--- EXTRAIT DU DOCUMENT ---
Le 31 juillet 2020 la CNIL a publié les premières informations sur les conséquences de l’invalidation du Privacy Shield. Elles sont la traduction mots pour mots de la FAQ éditée par le Comité Européen de la Protection des Données1.

Le résumé est simple : “les exigences du droit américain […] entraînent des limitations de la protection des données personnelles qui ne sont pas circonscrites de manière à satisfaire à des exigences essentiellement équivalentes à celles requises par le droit de l’UE”. En clair “tout transfert de données vers les États Unis présente un risque2.

Revenons sur le privacy Shield

Le “Privacy Shield” (« bouclier de protection des données ») est un texte adopté en 2016 qui permettait aux entreprises du numérique de transférer légalement les données personnelles (identité, comportement en ligne, géolocalisation…) de citoyens européens aux Etats-Unis.
--- DONNÉES FOURNIES ---
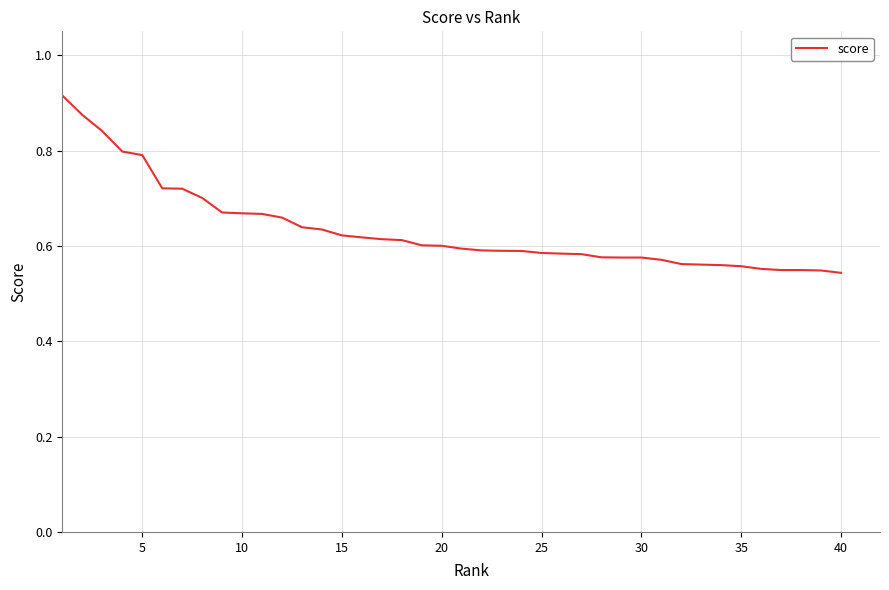

What is the difference between the maximum and minimum values?

0.4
---
> EXERCICE
Recopiez fidèlement le passage du texte sur l'invalidation du Privacy Shield qui s'ouvre sur les mots « Revenons sur le » et se ferme sur « européens aux Etats-Unis. ». Les lignes fournies ne sont d'aucune utilité ici.

> CORRIGÉ
Revenons sur le privacy Shield

Le “Privacy Shield” (« bouclier de protection des données ») est un texte adopté en 2016 qui permettait aux entreprises du numérique de transférer légalement les données personnelles (identité, comportement en ligne, géolocalisation…) de citoyens européens aux Etats-Unis.